Because {ccs} involves sending requests to remote clusters, any network delays
can impact search speed. To avoid slow searches, {ccs} offers two options for
handling network delays:

<<ccs-min-roundtrips,Minimize network roundtrips>>::
By default, {es} reduces the number of network roundtrips between remote
clusters. This reduces the impact of network delays on search speed. However,
{es} can't reduce network roundtrips for large search requests, such as those
including a <<request-body-search-scroll, scroll>> or
<<request-body-search-inner-hits,inner hits>>.
+
See <<ccs-min-roundtrips>> to learn how this option works.

<<ccs-unmin-roundtrips, Don't minimize network roundtrips>>::
For search requests that include a scroll or inner hits, {es} sends multiple
outgoing and ingoing requests to each remote cluster.
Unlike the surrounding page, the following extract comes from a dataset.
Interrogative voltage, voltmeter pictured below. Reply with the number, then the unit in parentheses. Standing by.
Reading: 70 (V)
You can also choose this
option by setting the <<search,search>> API's
<<ccs-minimize-roundtrips,`ccs_minimize_roundtrips`>> parameter to `false`.
While typically slower, this approach may work well for networks with low
latency.
+
See <<ccs-unmin-roundtrips>> to learn how this option works.

[float]
[[ccs-min-roundtrips]]
==== Minimize network roundtrips

Here's how {ccs} works when you minimize network roundtrips.

. You send a {ccs} request to your local cluster. A coordinating node in that
cluster receives and parses the request.
+
image:images/ccs/ccs-min-roundtrip-client-request.svg[]
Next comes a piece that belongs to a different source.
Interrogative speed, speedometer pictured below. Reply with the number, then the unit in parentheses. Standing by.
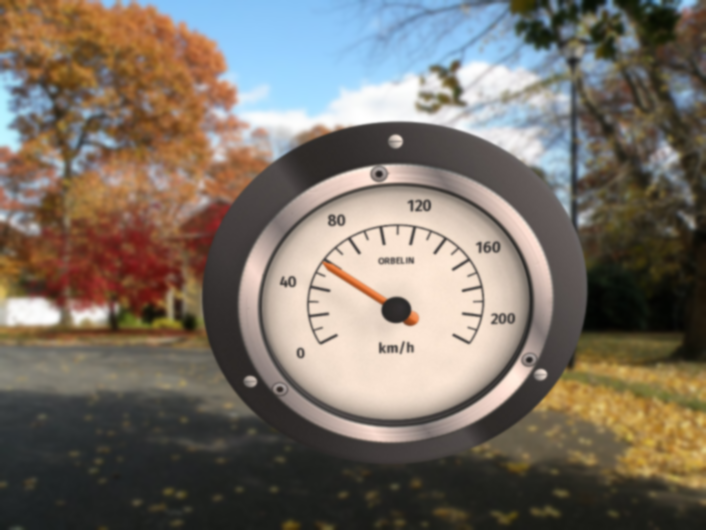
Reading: 60 (km/h)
. The coordinating node sends a single search request to each cluster, including
the local cluster. Each cluster performs the search request independently,
applying its own cluster-level settings to the request.
+
image:images/ccs/ccs-min-roundtrip-cluster-search.svg[]

. Each remote cluster sends its search results back to the coordinating node.
+
image:images/ccs/ccs-min-roundtrip-cluster-results.svg[]

. After collecting results from each cluster, the coordinating node returns the
final results in the {ccs} response.
+
image:images/ccs/ccs-min-roundtrip-client-response.svg[]

[float]
[[ccs-unmin-roundtrips]]
==== Don't minimize network roundtrips

Here's how {ccs} works when you don't minimize network roundtrips.

. You send a {ccs} request to your local cluster. A coordinating node in that
cluster receives and parses the request.
+
image:images/ccs/ccs-min-roundtrip-client-request.svg[]

. The coordinating node sends a <<search-shards,search shards>> API request to
each remote cluster.
+
image:images/ccs/ccs-min-roundtrip-cluster-search.svg[]

. Each remote cluster sends its response back to the coordinating node.
This response contains information about the indices and shards the {ccs}
request will be executed on.
+
image:images/ccs/ccs-min-roundtrip-cluster-results.svg[]

. The coordinating node sends a search request to each shard, including those in
its own cluster. Each shard performs the search request independently.
+
[WARNING]
====
When network roundtrips aren't minimized, the search is executed as if all data
were in the coordinating node's cluster. We recommend updating cluster-level
settings that limit searches, such as `action.search.shard_count.limit`,
`pre_filter_shard_size`, and `max_concurrent_shard_requests`, to account for
this. If these limits are too low, the search may be rejected.
====
+
image:images/ccs/ccs-dont-min-roundtrip-shard-search.svg[]

. Each shard sends its search results back to the coordinating node.
+
image:images/ccs/ccs-dont-min-roundtrip-shard-results.svg[]

. After collecting results from each cluster, the coordinating node returns the
final results in the {ccs} response.
+
image:images/ccs/ccs-min-roundtrip-client-response.svg[]